L’appelante a-t-elle quitté la formation vers laquelle elle a été dirigée?

[43] Je conclus que l’appelante a quitté la formation vers laquelle elle a été dirigée chez « Women Building Futures » le 24 novembre 2023. Je tire cette conclusion parce que l’appelante a dit dans son témoignage qu’elle a décidé de ne pas poursuivre le cours de formation en question le 24 novembre 2023. Je sais que la Commission a fait valoir que l’appelante a été officiellement renvoyée de la formation le 27 novembre 2023. La Commission a également fait valoir que l’appelante a eu la possibilité de retourner et de reprendre ses études, mais qu’elle ne l’a pas fait. Néanmoins, j’accepterai le témoignage de l’appelante selon lequel elle a décidé de quitter le cours le 24 novembre 2023. La décision de l’appelante de quitter la formation vers laquelle elle a été dirigée était antérieure à la date à laquelle elle a été officiellement expulsée le 27 novembre 2023 (page GD3‑64).

L’appelante avait-elle un motif valable de quitter la formation vers laquelle elle a été dirigée?

[44] J’estime que l’appelante n’avait pas de motif valable de quitter la formation vers laquelle elle a été dirigée pour les raisons suivantes.

[45] Premièrement, aucune raison médicale n’a empêché l’appelante de terminer la formation en question à la date de fin prévue du 16 février 2024. Je réalise que l’appelante a témoigné que la formation [traduction] « ni visait aucunement à permettre aux femmes d’accéder aux métiers ». Toutefois, c’était le point de vue de l’appelante sur la formation. Néanmoins, j’estime qu’une personne raisonnable et prudente aurait poursuivi le cours malgré ses réserves quant à l’approche globale et à la méthode d’enseignement offerte.

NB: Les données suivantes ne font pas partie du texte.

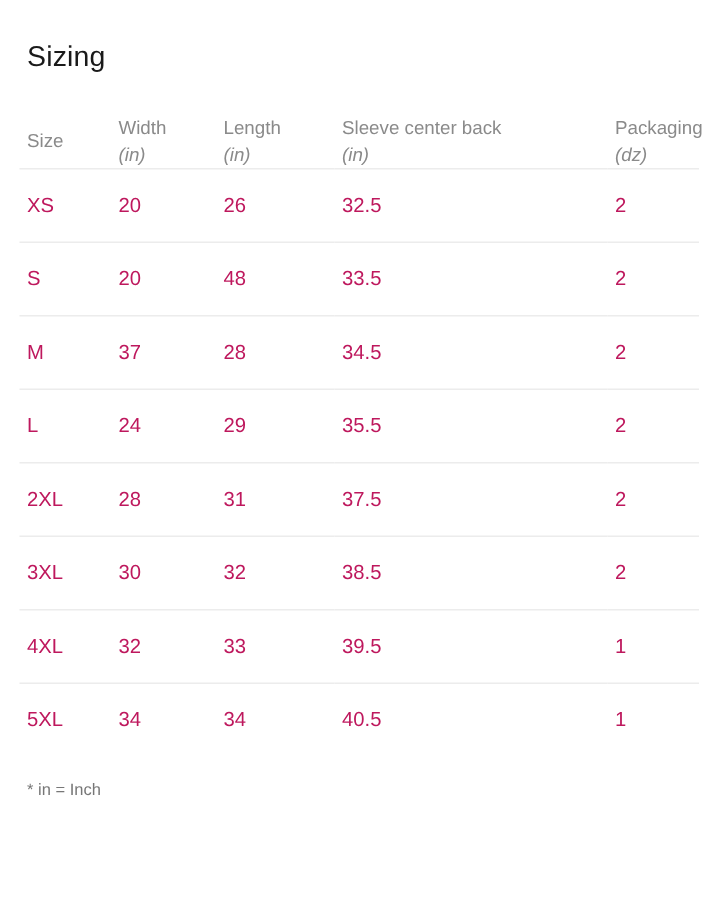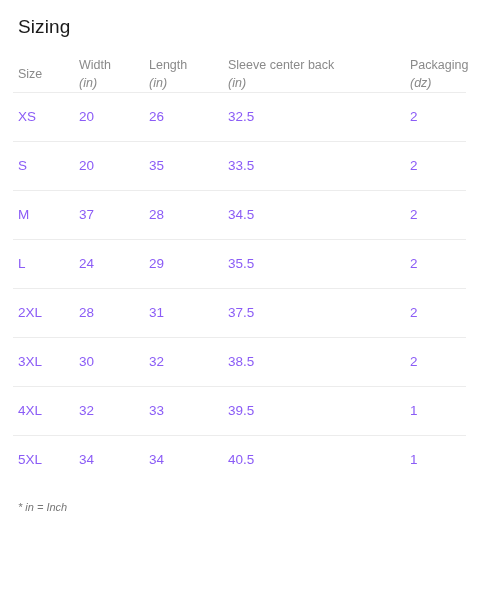--- a/index.html
+++ b/index.html
@@ -21,7 +21,7 @@
     width: 479px;
     height: 611px;
     background: #ffffff;
-    padding: 0 13px;
+    padding: 12px 13px;
   }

[46] Deuxièmement, l’appelante n’a pas agi comme l’aurait fait une personne raisonnable et prudente dans des circonstances semblables. Plus précisément, une personne raisonnable et prudente aurait suivi la formation vers laquelle elle a été dirigée jusqu’à la date de fin prévue pour voir si elle avait besoin d’autres instructions. Je réalise que l’appelante a écrit que le programme de formation vers lequel elle a été dirigée était une fraude, car l’école n’a pas mis l’élève en contact avec l’employeur (document GD2). Il s’agissait cependant de l’opinion de l’appelante sur cette formation. Bref, j’admettrai que l’appelante avait droit à sa propre opinion. Toutefois, j’estime qu’une personne raisonnable et prudente n’aurait pas abandonné le cours et qu’elle aurait plutôt poursuivi jusqu’à la date de fin prévue du 16 février 2024.

[47] Enfin, la Commission a correctement suivi le Guide de la détermination de l’admissibilité lorsqu’elle a exclu l’appelante du bénéfice des prestations pendant six semaines. Je tire cette conclusion parce que l’appelante et la Commission ont toutes deux convenu que la date de fin prévue du cours en question était le 16 février 2024.

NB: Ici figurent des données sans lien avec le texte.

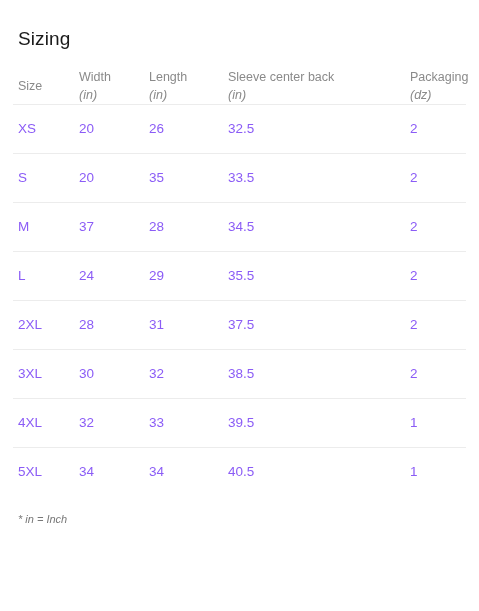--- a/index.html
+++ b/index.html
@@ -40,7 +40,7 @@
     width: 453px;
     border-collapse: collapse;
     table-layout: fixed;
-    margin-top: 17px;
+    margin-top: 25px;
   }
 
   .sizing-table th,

Témoignage supplémentaire de l’appelante

[48] Je suis conscient du fait que l’appelante a témoigné que la Commission lui avait retiré huit semaines de son droit à des prestations. Toutefois, la Commission a fait valoir que le paiement à l’appelante a été retardé de sept semaines au lieu de six semaines parce qu’elle n’était pas disponible du 28 novembre au 13 décembre 2023. Je suis d’accord avec la Commission sur cette question.

[49] Enfin, les prestations d’assurance‑emploi de l’appelante ont repris du 21 janvier au 13 avril 2024. Avant cela, l’appelante avait reçu des prestations pour la période du 25 juin au 27 novembre 2023. Sur cette question, je conviens avec la Commission que l’appelante avait épuisé son droit à 38 semaines de prestations régulières d’assuranceemploi.

Conclusion

Première question en litige

[50] L’appelante n’a pas démontré qu’elle était disponible pour travailler au sens de la loi du 28 novembre au 13 décembre 2023. Pour cette raison, je conclus que l’appelante ne peut pas toucher de prestations d’assurance‑emploi pour cette période.

[51] Par conséquent, l’appel est rejeté.

Deuxième question en litige

[52] L’appelante n’a pas démontré qu’elle avait un motif valable de quitter le programme de formation vers lequel elle a été dirigée. Cela signifie qu’elle était visée par une exclusion d’une durée de six semaines du bénéfice des prestations d’assurance‑emploi à compter de la semaine où elles étaient par ailleurs payables, le 10 décembre 2023.

[53] Par conséquent, l’appel est rejeté.